Fair warning – you may want to read this post first before you decide to vote this week for this blog as your most fav gardening blog in the pink dot on the right hand side ad column – Surely, I shall piss people off.

Really, I am not being negative.

I’m being honest. I feel that this all must be said annually.

Gardening advice today has morphed into the realm wives tale-wonders, trivialness or hypernovelty – the”Magic hair growth tonic” and “Snake Oil cures” from the 19th century hold nothing against todays fears of chemical fertilzers and GMO seed. Few trust science over home remedies, and most default to advice offered not from experts, but from amatuers tapping away on their laptop who raise crops in a 4 8 raised bed. All this, thanks to the rise of garden blogs and social media thank you very much- and, you’re welcome. But the outcome is not all good.
Infographics on Facebook and Pinterest say things like ‘AMAZING HOME MADE FERTILIZER FROM YOUR PANTRY!” or “Lasagna Gardening will improve your crops!” or Upside down Tomatoes!! Yay! – It seems the most pinned gardening advice as more to do with crafty nonsense than real science.

Look. Some home remedies do work, but most don’t. When it comes to listening to advice, please try to do your research first before following a blogger or a gardenwriter who is not an expert. There are plenty of self-proclaimed experts out there too, so it will take some work on your part to weed out the others. Just like anything else, from junk mail to direct mail to cold call phone calls. Maybe the first time I thought that I really did inherit 2 million dollars from a lost uncle in Africa, but the second time, I didn’t fall for it. I am so smart, I can’t stand myself.

I hate saying this, but I feel that in some ways, social media has pushed gardening back 100 years, while at the same time has turned gardening into temporary arts and crafts project doomed to fail. It’s done a lot of good for gardening too, maybe more good than it has bad, but only once one has experience, to be able to edit all of the bad information. Gardening is an art – sure, but first and foremost, it’s a science. Most of all, it should not be treated as a novelty craft. Sure one could plant a lettuce seedling in a wine crate, but is that the best way to raise lettuce ( or to upcycle a wine crate for that matter?). That’s really the information that you need to know.
As a gardener, you are responsible for the heath and well being of the plants you are raising, and although it may make you really feel good to not waste those coffee grounds by tossing them away every day, do you really know if they are good for your geraniums? Come on – really? Wouldn’t it be more helpful for you to know the facts like does lettuce seed germinate better at 38ºF outdoors in the garden, or under lights in an eggshell pot at 75º before you decide if egg shells are the best container?. ( the answer is 38º, outdoors, but cabbage is best germinated at 85º indoors, and then planted outdoors at 50º ). What is the most helpful tip here? The soil temperature or the container?

○ ○ ○

Work to complete —
a) In the gardening post, at what temperature and location does lettuce seed germinate better?
b) Repeat the passage of the gardening post that begins at the words "Infographics on Facebook" and stops after "than real science.".
c) Condense the paragraph of the gardening post that opens with "Look. Some home remedies do work" into a shorter version that keeps its main points.

Recorded information —
○ ○ ○

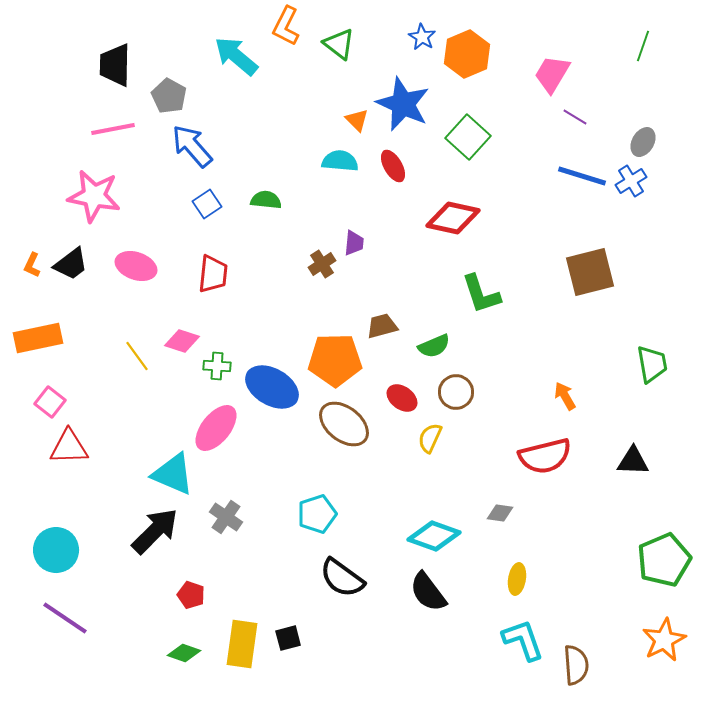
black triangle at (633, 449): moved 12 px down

○ ○ ○

Solutions to each task —
a) At 38ºF, outdoors in the garden.

b)
Infographics on Facebook and Pinterest say things like ‘AMAZING HOME MADE FERTILIZER FROM YOUR PANTRY!” or “Lasagna Gardening will improve your crops!” or Upside down Tomatoes!! Yay! – It seems the most pinned gardening advice as more to do with crafty nonsense than real science.

c) Some home remedies work, but most don't, so research before following a blogger or garden writer who isn't an expert. Self-proclaimed experts are common, and sorting them out takes effort, much like learning to spot junk mail or cold calls. The writer might fall for a fake inheritance from a lost uncle once, but not a second time.